Solve quadratic related problem without brute force/trial and error or quadratic formula.

Question

At least I need to explain to an 11 year old

One square is cut out of another. Side lengths of each square are whole numbers less than 25. Remaining area of larger is 57. What is perimeter of smaller square?

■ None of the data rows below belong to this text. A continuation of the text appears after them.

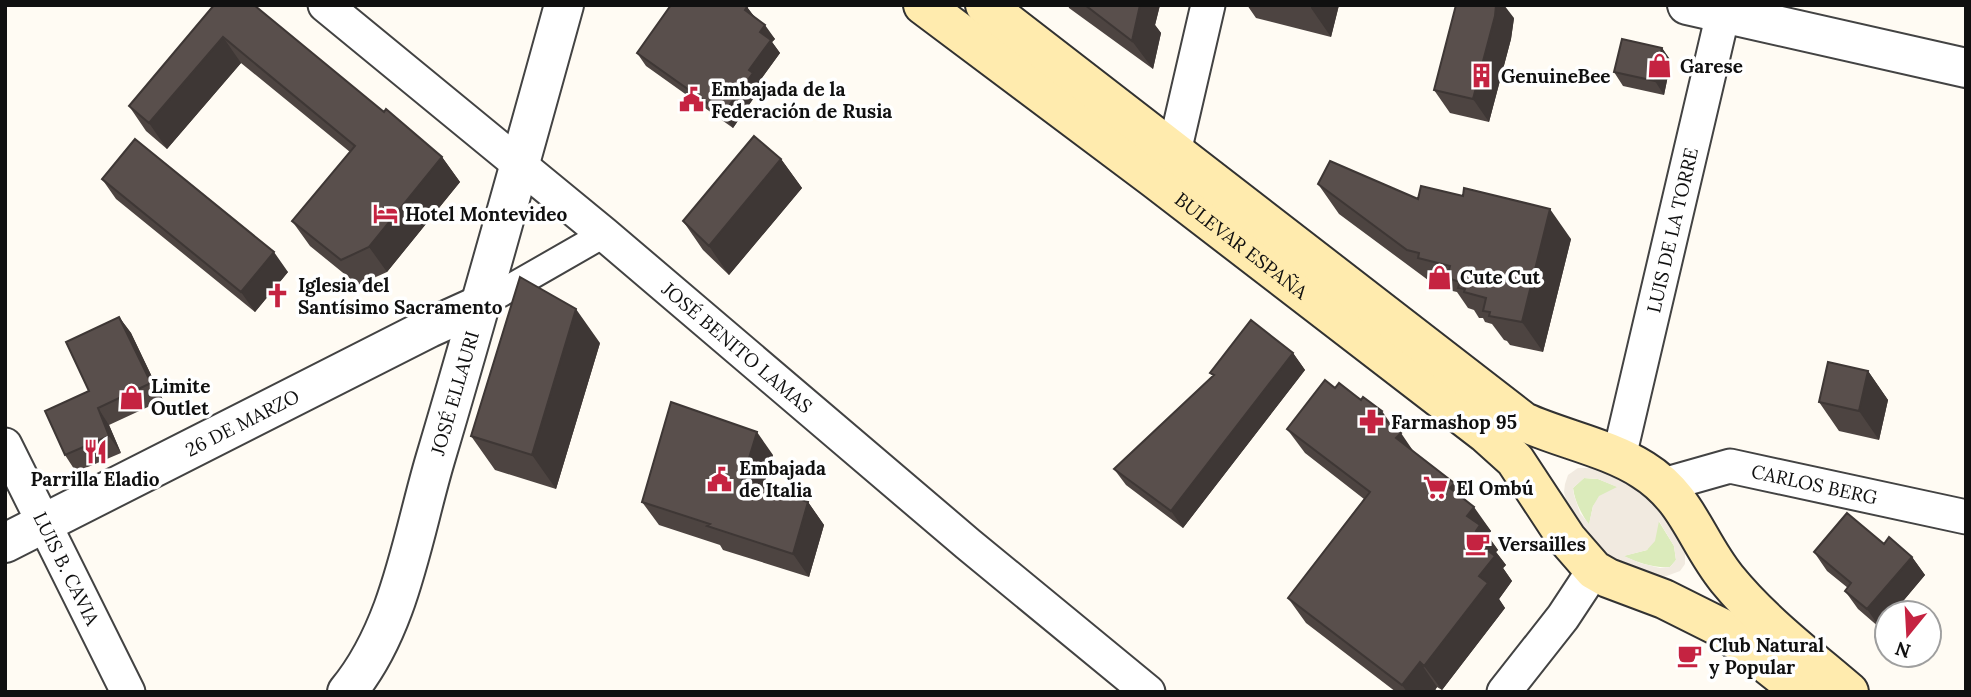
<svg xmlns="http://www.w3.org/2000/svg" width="1971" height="697" viewBox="0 0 1971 697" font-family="Lora,serif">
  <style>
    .grass { fill: #dbebbb }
    .plaza { fill: #f1eae0; fill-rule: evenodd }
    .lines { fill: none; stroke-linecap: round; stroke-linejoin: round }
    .pedestrian-casing { stroke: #434343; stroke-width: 30 }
    .minor-casing { stroke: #434343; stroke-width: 37 }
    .tertiary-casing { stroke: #434343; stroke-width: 42 }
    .secondary-casing { stroke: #323232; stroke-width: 42 }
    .pedestrian { stroke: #fff; stroke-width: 26 }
    .minor { stroke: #fff; stroke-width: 33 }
    .tertiary { stroke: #fff; stroke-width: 38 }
    .secondary { stroke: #ffebae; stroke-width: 38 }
    .wall { fill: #4d4441 }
    .shaded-wall { fill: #3e3735 }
    .building { fill: #594f4c; stroke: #3e3735; stroke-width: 2 }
    .labels { text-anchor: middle; stroke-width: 7; stroke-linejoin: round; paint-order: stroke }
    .poi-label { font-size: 19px; font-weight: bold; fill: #101010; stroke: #fff; text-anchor: start }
    .street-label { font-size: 19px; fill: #101010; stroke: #fff }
  </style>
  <rect width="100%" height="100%" fill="#fffbf3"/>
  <path class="grass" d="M 1584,478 L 1598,479 L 1618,487 L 1593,506 L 1589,525 C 1581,513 1575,502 1573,488 Z
    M 1658,520 L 1674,546 L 1676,560 L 1670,567 C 1653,568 1639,563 1623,556 L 1647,550 Z"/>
  <path class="plaza" d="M 1578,468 L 1594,468 L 1622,476 L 1649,492 L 1685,548 L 1685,564 L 1680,571 L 1664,577 L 1652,576 L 1614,560 L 1600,550 L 1573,516 L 1567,503 L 1564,492 L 1565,484 L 1568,475 ZM 1584,478 L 1598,479 L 1617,487 L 1599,496 L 1593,506 L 1589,524 L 1580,513 L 1574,495 L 1573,488 ZM 1659,521 L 1674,546 L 1676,560 L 1670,567 L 1660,568 L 1640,563 L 1624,556 L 1647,550 L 1655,541 Z"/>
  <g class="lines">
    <defs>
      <path id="pedestrian" d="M 482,304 L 604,234"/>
      <g id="minor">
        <path id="s1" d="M 325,5 L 604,234 L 968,544 L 1148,692"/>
        <path d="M 1161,170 L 1174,152 L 1208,5"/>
        <path id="s2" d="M 5,445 L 128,692"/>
        <path id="s3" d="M 1619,457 L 1725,5"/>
        <path id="s4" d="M 1663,485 L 1730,466 L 1966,517"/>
        <path d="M 1504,692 L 1563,617 L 1594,570"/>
      </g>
      <g id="tertiary">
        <path d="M 1687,5 L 1966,68"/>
        <path id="s5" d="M 5,543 L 429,328 L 482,304"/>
        <path id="s6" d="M 347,692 C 400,628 412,538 435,460 C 480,309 522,157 564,5"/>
      </g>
      <g id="secondary">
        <path id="s7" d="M 923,5 L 1155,179 L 1485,433 L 1515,460 L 1567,539 L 1594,570 L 1608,578 L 1664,599 L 1720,627 L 1802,692"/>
        <path d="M 985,5 L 1524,422 C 1562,439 1609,448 1643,470 C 1688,498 1696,541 1727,579 C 1762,622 1807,656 1849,692"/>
      </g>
    </defs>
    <use href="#pedestrian" class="pedestrian-casing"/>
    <use href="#minor" class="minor-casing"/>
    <use href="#tertiary" class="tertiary-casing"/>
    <use href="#secondary" class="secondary-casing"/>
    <use href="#pedestrian" class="pedestrian"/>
    <use href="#minor" class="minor"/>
    <use href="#tertiary" class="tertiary"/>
    <use href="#secondary" class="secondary"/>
  </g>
  <path class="wall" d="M 214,5 L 384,112 L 442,157 L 460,182 L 387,272 L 358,285 L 310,246 L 292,221 L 350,152 L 241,63 L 167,149 L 146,131 L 129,106 Z
    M 1068,5 L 1160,5 L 1155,25 L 1161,33 L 1153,69 L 1069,8 Z
    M 1247,5 L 1339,5 L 1331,37 L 1256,18 Z
    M 747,7 L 755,18 L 775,39 L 772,42 L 780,53 L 759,82 L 762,86 L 733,128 L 646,66 L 637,53 Z
    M 1514,18 L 1511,39 L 1489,122 L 1450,113 L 1434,90 Z
    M 1662,48 L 1671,61 L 1664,95 L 1623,86 L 1614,72 Z
    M 781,159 L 802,188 L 729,275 L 703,250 L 683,221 Z
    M 102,179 L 288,272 L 255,312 L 116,199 Z
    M 1318,184 L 1571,239 L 1543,352 L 1510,345 L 1507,341 L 1504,340 L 1492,324 L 1485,322 L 1483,318 L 1479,318 L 1474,310 L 1468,308 L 1457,292 L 1439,288 L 1435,282 L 1428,280 L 1339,214 Z
    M 119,317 L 131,333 L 163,400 L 109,425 L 121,453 L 76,472 L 65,455 Z
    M 600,343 L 556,489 L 495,470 L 471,436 Z
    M 1293,353 L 1305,370 L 1183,528 L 1126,485 L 1114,469 L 1213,376 L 1210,373 Z
    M 1868,371 L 1888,400 L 1879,440 L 1839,431 L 1819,402 Z
    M 1335,388 L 1361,400 L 1391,425 L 1415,453 L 1466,500 L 1491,531 L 1488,536 L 1498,550 L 1496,552 L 1506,565 L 1503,568 L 1512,581 L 1499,599 L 1505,608 L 1442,690 L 1437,687 L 1434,692 L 1396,692 L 1306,623 L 1288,598 L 1364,499 L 1305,453 L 1287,429 Z
    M 773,455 L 763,488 L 808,502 L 824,525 L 809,577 L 723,550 L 720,545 L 659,525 L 642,502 Z
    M 1884,544 L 1912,557 L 1925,575 L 1893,613 L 1887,613 L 1887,620 L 1880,628 L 1858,609 L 1845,591 L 1848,588 L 1827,571 L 1814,552 Z"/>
  <path class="shaded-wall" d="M 1136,5 L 1160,5 L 1155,25 L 1161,33 L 1153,69 L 1132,41 Z
    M 1311,5 L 1339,5 L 1331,37 L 1311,8 Z
    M 1496,5 L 1504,5 L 1514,18 L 1511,39 L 1489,122 L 1473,99 Z
    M 747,7 L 757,20 L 745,10 Z
    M 765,25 L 775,39 L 772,42 L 780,53 L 759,82 L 762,86 L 733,128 L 723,114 L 749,70 L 760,32 Z
    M 223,37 L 241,63 L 167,149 L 149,123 Z
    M 1662,48 L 1671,61 L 1664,95 L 1655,81 Z
    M 442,157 L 460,182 L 387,272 L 369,247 Z
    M 781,159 L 802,188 L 729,275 L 709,246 Z
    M 1550,209 L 1571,239 L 1543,352 L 1522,322 Z
    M 274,252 L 288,272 L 255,312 L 241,292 Z
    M 576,309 L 600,343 L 556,489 L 532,455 Z
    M 119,317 L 131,333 L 163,400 L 151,383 Z
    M 1293,353 L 1305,370 L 1183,528 L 1171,511 Z
    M 1868,371 L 1888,400 L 1879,440 L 1859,411 Z
    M 98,408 L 109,425 L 121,453 L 109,436 Z
    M 1382,411 L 1399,436 L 1401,433 L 1418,458 L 1414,463 L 1378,415 Z
    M 757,432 L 773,455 L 758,504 L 742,481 Z
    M 1454,483 L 1471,508 L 1450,488 Z
    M 808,502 L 824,525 L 809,577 L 793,554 Z
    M 1474,507 L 1491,531 L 1488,536 L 1498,550 L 1496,552 L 1506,565 L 1503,568 L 1512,581 L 1499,599 L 1505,608 L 1442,690 L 1424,666 L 1479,576 L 1483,547 L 1476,531 L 1467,516 Z
    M 1912,557 L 1925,575 L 1893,613 L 1887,613 L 1887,620 L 1880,628 L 1867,609 Z
    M 1420,662 L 1437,687 L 1434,692 L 1407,692 L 1402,685 Z"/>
  <path class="building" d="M 214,5 L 254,5 L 384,112 L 386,109 L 442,157 L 369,247 L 341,260 L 292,221 L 355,146 L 223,37 L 149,123 L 129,106 Z
    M 671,5 L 744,5 L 747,7 L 745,10 L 765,25 L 760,32 L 771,40 L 749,70 L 753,73 L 723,114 L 637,53 Z
    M 1085,5 L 1140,5 L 1132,41 Z
    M 1456,5 L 1496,5 L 1495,16 L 1473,99 L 1434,90 Z
    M 1622,39 L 1662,48 L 1655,81 L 1614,72 Z
    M 754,136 L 781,159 L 709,246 L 683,221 Z
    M 135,139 L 274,252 L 241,292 L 102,179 Z
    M 1330,161 L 1418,199 L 1421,186 L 1463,196 L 1464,188 L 1550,209 L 1522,322 L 1489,316 L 1490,312 L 1483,311 L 1486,298 L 1464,292 L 1465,289 L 1458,288 L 1460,282 L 1447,278 L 1450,266 L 1418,258 L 1419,253 L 1407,250 L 1318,184 Z
    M 520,277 L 576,309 L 532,455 L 471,436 Z
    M 119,317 L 151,383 L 98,408 L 109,436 L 65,455 L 45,411 L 89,391 L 66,342 Z
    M 1251,320 L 1293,353 L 1171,511 L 1114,469 L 1214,375 L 1210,373 Z
    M 1828,362 L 1868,371 L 1859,411 L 1819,402 Z
    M 1325,380 L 1335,388 L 1339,383 L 1361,400 L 1363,397 L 1382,411 L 1378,415 L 1401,433 L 1396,438 L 1454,483 L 1450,488 L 1474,507 L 1467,516 L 1480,525 L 1476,531 L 1488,540 L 1483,547 L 1495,556 L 1479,576 L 1488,583 L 1424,666 L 1420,662 L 1402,685 L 1288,598 L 1370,492 L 1287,429 Z
    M 671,402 L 757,432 L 742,481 L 808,502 L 793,554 L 707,526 L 710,524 L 642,502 Z
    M 1847,513 L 1884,544 L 1889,537 L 1912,557 L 1867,609 L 1845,591 L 1851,583 L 1814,552 Z"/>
  <defs>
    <symbol id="shop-bare" viewBox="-9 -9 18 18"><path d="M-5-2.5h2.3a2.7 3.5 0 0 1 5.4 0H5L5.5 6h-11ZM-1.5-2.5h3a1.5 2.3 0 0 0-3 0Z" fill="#c52341" stroke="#fff" stroke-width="2.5" paint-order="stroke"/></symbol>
    <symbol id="building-bare" viewBox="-9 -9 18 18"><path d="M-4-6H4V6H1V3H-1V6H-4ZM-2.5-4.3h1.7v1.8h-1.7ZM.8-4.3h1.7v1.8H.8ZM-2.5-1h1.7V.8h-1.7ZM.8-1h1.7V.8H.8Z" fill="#c52341" stroke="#fff" stroke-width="2.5" paint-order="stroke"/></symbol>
    <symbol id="civic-bare" viewBox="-9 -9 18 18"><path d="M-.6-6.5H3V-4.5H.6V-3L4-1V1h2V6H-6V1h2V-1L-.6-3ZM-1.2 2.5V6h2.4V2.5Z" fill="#c52341" stroke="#fff" stroke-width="2.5" paint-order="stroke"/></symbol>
    <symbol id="hotel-bare" viewBox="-9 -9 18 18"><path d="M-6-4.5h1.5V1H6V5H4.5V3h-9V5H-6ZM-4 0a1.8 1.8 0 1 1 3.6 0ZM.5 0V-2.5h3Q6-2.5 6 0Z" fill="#c52341" stroke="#fff" stroke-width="2.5" paint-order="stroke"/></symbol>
    <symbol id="church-bare" viewBox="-9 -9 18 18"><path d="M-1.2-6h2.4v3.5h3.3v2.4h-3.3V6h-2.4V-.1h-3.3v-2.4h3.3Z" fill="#c52341" stroke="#fff" stroke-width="2.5" paint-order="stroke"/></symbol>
    <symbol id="pharmacy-bare" viewBox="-9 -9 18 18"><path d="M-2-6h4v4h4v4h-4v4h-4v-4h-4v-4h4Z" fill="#c52341" stroke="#fff" stroke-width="2.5" paint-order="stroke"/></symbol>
    <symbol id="restaurant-bare" viewBox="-9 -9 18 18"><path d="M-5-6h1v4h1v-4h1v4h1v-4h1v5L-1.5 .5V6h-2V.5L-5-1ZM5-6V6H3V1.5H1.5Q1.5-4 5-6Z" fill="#c52341" stroke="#fff" stroke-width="2.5" paint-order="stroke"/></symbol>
    <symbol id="supermarket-bare" viewBox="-9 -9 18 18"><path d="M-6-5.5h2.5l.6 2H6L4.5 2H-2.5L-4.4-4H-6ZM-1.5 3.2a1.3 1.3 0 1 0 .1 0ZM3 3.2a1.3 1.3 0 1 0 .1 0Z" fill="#c52341" stroke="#fff" stroke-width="2.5" paint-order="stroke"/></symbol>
    <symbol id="cafe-bare" viewBox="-9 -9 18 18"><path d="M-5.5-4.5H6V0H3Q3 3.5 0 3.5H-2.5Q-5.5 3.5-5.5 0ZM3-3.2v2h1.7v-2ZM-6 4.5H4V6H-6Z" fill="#c52341" stroke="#fff" stroke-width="2.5" paint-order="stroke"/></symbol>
  </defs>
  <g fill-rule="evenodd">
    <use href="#shop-bare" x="1642" y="48" width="35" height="35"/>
    <use href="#building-bare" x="1464" y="58" width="35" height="35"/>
    <use href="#civic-bare" x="674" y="82" width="35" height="35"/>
    <use href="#hotel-bare" x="368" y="196" width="35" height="35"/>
    <use href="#shop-bare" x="1422" y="260" width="35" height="35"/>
    <use href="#church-bare" x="260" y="278" width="35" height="35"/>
    <use href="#shop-bare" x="114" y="380" width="35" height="35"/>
    <use href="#pharmacy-bare" x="1354" y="404" width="35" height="35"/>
    <use href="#restaurant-bare" x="78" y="434" width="35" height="35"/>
    <use href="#civic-bare" x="702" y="462" width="35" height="35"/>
    <use href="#supermarket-bare" x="1418" y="470" width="35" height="35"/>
    <use href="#cafe-bare" x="1460" y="526" width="35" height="35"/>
    <use href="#cafe-bare" x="1672" y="638" width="35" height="35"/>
  </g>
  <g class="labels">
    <g class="poi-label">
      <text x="1680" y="73">Garese</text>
      <text x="1501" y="83">GenuineBee</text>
      <text x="711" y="96">Embajada de la<tspan x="711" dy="22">Federación de Rusia</tspan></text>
      <text x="405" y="221">Hotel Montevideo</text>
      <text x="1460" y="284">Cute Cut</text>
      <text x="298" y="292">Iglesia del<tspan x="298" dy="22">Santísimo Sacramento</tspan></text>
      <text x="151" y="393">Limite<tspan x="151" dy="22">Outlet</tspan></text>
      <text x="1391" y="429">Farmashop 95</text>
      <text x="739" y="475">Embajada<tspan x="739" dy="22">de Italia</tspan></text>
      <text x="95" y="486" text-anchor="middle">Parrilla Eladio</text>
      <text x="1456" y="495">El Ombú</text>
      <text x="1498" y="551">Versailles</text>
      <text x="1709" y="652">Club Natural<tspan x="1709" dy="22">y Popular</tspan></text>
    </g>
    <g class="street-label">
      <text dy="7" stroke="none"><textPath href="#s3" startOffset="233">LUIS DE LA TORRE</textPath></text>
      <text dy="7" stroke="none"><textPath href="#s7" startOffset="399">BULEVAR ESPAÑA</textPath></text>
      <text dy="7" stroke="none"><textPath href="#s1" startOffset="536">JOSÉ BENITO LAMAS</textPath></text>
      <text dy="7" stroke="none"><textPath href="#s6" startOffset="320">JOSÉ ELLAURI</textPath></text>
      <text dy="7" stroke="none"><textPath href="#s5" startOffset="266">26 DE MARZO</textPath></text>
      <text dy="7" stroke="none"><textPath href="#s4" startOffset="156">CARLOS BERG</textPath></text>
      <text dy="7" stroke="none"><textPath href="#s2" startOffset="138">LUIS B. CAVIA</textPath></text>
    </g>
  </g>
  <rect width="1971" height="697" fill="none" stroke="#101010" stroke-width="14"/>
  <g transform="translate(1908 634) rotate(198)"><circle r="33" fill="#ffffff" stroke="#9f9f9f" stroke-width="2"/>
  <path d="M0-5L12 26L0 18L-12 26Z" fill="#c52341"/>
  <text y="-10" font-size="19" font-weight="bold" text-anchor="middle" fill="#101010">N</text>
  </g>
</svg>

Obviously we can use excel to find B (bigger), L (littler, if that's even a word) s.t $B^2 - L^2 = 57$ namely B=11,L=8 but I think there is some simple trick to this that I'm overlooking like we would be able to compute 4L without directly computing B or L. Completing the square?

Like

$B^2 - 57 - 4L + 4 = L^2 - 4L + 4$

Side question: is quadratic formula even helpful here? I think we are still going to do trial and error

Answer 1

Hint : Use $$B^2-L^2=(B-L)(B+L)=57$$ For every pair $(u,v)$ with $uv=57$, solve the linear equation system $$B-L=u$$ $$B+L=v$$ This should be faster than trial and error.

Answer 2

From what I understand, we have:

$B^{2} -L^{2} = 57 \Rightarrow (B+L)(B-L) = 57$

Factorising $57$: $57 = 19 \cdot 3$

Since $B,L \in \mathbb{N}$, and $B>L$, we get $B+L = 19, B-L = 3$

This gives us $B = 11$ and $L = 8$. So the perimeter of the smaller square is $32$

Edit: note we also get the solution $B = 29, L = 28$, but we reject these using the initial condition $B,L < 25$